Per dirla come la portinaia: si campicchiava.

E così finì l’epoca delle vacche grasse, 2008.

Anche in quel caso accadde d’estate. Una bella gior­nata d’estate né calda né umida persino per chi era rima­sto a Testaccio. Nella maggior parte dei paesi cautamente prosperi dell’emisfero nord la gente era in ferie, e coloro i quali erano rimasti in città sonnecchiavano circondati da gatti e ricordi.

La crisi arrivò con il tg delle otto.

La crisi di tutti i record, così avrebbero detto se solo si fosse trattato di un kolossal hollywoodiano; più che un kolossal, una serie televisiva scritta da creatori spumeg­gianti intenzionati a saturare gli schermi per lunghi anni.

A differenza di quelle che l’avevano preceduta, que­sta crisi qua arrivò senza un perché, come un attacco di B52 (c’è da dire che arrivava dall’America). Ben presto, tutti quanti a Roma pensarono qualcosa della Lehman Brothers, mentre alcuni ministri tornarono in tutta fretta dall’Argentario. «Liman cosa?» chiedevano le sentinelle di Testaccio dopo aver visto le immagini di ragazzi anche simpatici finiti per strada con una scatola di cartone fra le braccia.

Avevano sganciato una bomba su Wall Street.

Da lì a poco, avrebbero sganciato altre bombe su altre città ricche o indebitate.
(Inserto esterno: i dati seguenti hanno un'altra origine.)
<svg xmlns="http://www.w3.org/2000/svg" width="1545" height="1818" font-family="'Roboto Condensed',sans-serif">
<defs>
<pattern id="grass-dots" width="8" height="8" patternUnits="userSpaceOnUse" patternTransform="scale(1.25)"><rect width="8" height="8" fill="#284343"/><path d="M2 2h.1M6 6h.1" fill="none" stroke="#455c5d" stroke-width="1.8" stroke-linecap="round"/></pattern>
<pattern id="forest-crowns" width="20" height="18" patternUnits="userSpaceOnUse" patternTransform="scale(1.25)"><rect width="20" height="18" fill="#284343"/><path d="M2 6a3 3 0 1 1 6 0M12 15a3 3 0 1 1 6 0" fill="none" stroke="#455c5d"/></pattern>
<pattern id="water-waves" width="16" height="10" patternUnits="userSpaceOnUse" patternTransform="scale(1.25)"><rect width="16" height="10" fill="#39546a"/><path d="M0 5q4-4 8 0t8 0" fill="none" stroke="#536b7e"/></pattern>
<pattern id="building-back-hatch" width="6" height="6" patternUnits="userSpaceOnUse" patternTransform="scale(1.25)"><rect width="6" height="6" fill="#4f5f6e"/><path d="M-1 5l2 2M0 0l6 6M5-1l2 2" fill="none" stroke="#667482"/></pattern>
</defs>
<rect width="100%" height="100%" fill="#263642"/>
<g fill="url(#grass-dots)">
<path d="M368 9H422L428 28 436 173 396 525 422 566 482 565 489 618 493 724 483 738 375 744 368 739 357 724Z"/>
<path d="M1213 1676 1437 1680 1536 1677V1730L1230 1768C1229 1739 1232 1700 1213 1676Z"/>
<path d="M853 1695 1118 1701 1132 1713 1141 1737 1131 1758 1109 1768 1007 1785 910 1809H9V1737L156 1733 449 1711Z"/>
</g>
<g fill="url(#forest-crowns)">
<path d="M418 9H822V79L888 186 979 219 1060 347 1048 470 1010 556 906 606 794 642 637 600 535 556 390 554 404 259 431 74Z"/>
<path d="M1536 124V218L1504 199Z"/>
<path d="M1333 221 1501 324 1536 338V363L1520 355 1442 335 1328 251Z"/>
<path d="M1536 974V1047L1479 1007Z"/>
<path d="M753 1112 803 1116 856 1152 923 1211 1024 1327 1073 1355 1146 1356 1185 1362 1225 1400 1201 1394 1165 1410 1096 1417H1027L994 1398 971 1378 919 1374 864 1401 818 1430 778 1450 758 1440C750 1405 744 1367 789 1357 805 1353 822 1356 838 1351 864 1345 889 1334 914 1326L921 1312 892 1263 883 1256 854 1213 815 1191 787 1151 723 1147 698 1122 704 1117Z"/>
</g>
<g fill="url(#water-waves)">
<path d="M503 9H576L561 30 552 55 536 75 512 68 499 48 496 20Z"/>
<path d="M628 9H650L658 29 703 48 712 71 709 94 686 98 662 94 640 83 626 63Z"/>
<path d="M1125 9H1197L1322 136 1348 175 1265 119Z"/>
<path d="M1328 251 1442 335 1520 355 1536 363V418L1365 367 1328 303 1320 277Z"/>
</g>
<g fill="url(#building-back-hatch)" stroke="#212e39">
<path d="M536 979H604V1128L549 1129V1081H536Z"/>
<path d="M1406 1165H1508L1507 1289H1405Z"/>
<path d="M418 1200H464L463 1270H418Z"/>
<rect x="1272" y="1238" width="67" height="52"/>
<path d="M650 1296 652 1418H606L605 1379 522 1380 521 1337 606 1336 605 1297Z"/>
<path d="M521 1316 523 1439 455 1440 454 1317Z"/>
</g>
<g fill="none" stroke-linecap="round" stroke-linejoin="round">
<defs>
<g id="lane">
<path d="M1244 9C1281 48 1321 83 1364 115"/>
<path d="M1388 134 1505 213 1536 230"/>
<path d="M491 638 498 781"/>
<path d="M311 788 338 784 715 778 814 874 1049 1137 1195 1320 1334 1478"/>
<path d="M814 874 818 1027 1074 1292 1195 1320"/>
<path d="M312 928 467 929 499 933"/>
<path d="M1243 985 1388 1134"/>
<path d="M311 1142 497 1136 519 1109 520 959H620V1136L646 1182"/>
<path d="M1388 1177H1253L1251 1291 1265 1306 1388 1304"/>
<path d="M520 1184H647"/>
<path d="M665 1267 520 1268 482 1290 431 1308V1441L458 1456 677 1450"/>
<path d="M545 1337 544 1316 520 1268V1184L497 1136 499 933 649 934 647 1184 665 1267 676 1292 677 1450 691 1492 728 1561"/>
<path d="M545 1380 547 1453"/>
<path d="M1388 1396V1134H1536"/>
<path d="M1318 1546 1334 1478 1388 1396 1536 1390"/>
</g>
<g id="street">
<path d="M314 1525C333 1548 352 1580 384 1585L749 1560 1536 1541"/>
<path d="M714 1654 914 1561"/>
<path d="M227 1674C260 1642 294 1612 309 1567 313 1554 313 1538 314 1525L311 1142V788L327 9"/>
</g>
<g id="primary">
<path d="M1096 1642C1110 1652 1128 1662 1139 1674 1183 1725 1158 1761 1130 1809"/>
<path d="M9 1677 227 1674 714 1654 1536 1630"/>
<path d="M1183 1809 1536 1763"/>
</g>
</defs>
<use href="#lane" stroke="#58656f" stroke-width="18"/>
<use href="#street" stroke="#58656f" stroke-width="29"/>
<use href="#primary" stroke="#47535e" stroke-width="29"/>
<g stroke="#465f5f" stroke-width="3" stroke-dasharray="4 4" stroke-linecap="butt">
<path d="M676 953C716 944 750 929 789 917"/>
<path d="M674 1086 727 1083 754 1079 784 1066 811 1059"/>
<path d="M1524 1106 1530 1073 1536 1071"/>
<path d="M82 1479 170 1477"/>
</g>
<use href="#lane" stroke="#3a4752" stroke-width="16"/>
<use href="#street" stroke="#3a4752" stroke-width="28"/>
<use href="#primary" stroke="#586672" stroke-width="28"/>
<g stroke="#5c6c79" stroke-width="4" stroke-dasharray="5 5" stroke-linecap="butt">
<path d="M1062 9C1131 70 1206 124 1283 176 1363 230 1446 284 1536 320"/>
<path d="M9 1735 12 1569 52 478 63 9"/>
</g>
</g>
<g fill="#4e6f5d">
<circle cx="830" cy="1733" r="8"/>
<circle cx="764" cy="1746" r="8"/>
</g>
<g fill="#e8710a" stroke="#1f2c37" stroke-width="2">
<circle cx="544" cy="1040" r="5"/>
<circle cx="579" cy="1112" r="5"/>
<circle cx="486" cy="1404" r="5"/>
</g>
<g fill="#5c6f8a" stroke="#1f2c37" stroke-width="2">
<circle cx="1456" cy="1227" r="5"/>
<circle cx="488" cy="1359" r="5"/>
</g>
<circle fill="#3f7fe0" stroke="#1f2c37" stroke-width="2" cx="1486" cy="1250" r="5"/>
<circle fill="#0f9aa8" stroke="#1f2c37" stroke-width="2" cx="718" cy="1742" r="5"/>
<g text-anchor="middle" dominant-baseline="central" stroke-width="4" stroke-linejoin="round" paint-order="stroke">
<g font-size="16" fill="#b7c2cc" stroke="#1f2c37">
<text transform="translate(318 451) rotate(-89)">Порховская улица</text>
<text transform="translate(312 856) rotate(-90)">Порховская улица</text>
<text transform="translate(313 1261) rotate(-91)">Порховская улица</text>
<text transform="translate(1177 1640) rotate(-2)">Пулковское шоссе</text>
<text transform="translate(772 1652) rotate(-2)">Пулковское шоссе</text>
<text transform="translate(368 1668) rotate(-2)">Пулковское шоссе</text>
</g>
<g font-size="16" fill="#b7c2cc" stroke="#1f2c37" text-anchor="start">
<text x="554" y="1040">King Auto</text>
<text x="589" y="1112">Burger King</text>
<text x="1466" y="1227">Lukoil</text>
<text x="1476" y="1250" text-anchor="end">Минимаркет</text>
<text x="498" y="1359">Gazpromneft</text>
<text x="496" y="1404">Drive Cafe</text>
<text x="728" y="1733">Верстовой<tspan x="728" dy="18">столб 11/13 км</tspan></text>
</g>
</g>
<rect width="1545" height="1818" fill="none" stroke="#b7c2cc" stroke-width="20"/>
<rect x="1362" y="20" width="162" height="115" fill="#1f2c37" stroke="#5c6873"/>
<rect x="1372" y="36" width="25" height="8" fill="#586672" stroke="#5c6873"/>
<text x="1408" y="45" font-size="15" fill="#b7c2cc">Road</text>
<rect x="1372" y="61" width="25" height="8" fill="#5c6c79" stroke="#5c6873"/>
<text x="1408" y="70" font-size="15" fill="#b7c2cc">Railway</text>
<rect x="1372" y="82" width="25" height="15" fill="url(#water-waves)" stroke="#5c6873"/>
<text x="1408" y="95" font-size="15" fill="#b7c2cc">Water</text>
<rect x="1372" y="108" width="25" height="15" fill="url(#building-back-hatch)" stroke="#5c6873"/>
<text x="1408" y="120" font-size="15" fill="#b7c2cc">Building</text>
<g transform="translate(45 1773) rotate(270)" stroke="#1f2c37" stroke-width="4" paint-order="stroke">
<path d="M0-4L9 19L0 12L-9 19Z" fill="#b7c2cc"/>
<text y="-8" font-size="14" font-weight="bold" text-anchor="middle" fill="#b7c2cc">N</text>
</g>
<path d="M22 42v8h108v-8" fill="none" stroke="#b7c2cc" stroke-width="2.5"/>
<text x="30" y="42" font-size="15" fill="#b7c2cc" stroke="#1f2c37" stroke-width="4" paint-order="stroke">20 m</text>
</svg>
Bombe anche su Itaca e Testaccio.

Per settimane e per mesi la gente non parlò d’altro. E più parlava peggio andavano le cose.

Non siamo l’Irlanda dicevano.

Non siamo la Grecia dicevano.

Poi qualcuno cominciò a dire: non siamo l’Italia.

Colpa degli altri dicevano.

Un po’ ovunque la colpa era degli altri.

Anzi: di nessuno.

Anzi: del sistema.

Adriano se lo ricorda molto bene quel periodo: niente ressa agli sportelli perché il crollo del mercato immobilia­re non riguardava il sistema bancario e men che meno la posta. Era come se non stesse accadendo nulla e per certi versi era così. «Finché non si vende non si perde» ripete­vano ad oltranza e anche quello era vero.

Tanto a Testaccio nessuno aveva mai venduto.

Nel 2011 ci fu la crisi del debito sovrano che si tramutò in nuove tasse (per chi le pagava chiaramente) e nel sorge­re di una nuova parola dal suono inquietante: spread (da pronunciare senza la «a»).

Adriano lesse sui giornali che le vacche grasse erano finite e lì capì che la situazione si era fatta bruttina, roba da lasciarci le penne. E così andò.

Passarono alcuni mesi e lo chiamarono per dirgli che quello era. Alle domande poco convinte di Antonio susseguirono le risposte altrettanto poco convincenti di tre trentenni, tra cui una ragazza che doveva essere quella che comandava visto che usava più termini inglesi degli altri due.

C’era da allineare i «chippiay» ai «benchmark» di rife­rimento in vista del «listing» delle Poste («con la «P» maiuscola, mi raccomando»). Pertanto si apriva uno «slot» per fare «replacement» con chi aveva raggiunto l’età pensionabile o prepensionabile a beneficio di chi, non aven­do ancora raggiunto nessuna età utile, doveva continuare a lavorare. Era il cosiddetto «patto generazionale» previ­sto dalla carta etica di quella che si accingeva a diventare un’azienda a tutti gli effetti.

Adriano organizzò una festicciola di addio a base di bomboloni di Barberini che sono i migliori di Testaccio. Andò via con un assegno che lasciò sul conto postale al 2,5%, e di quei tempi già non era male. Andò via senza sapere cosa avrebbe fatto dopo, le stesse cose di prima probabilmente ma con otto ore in più al giorno, le ore centrali della giornata. Quelle più problematiche.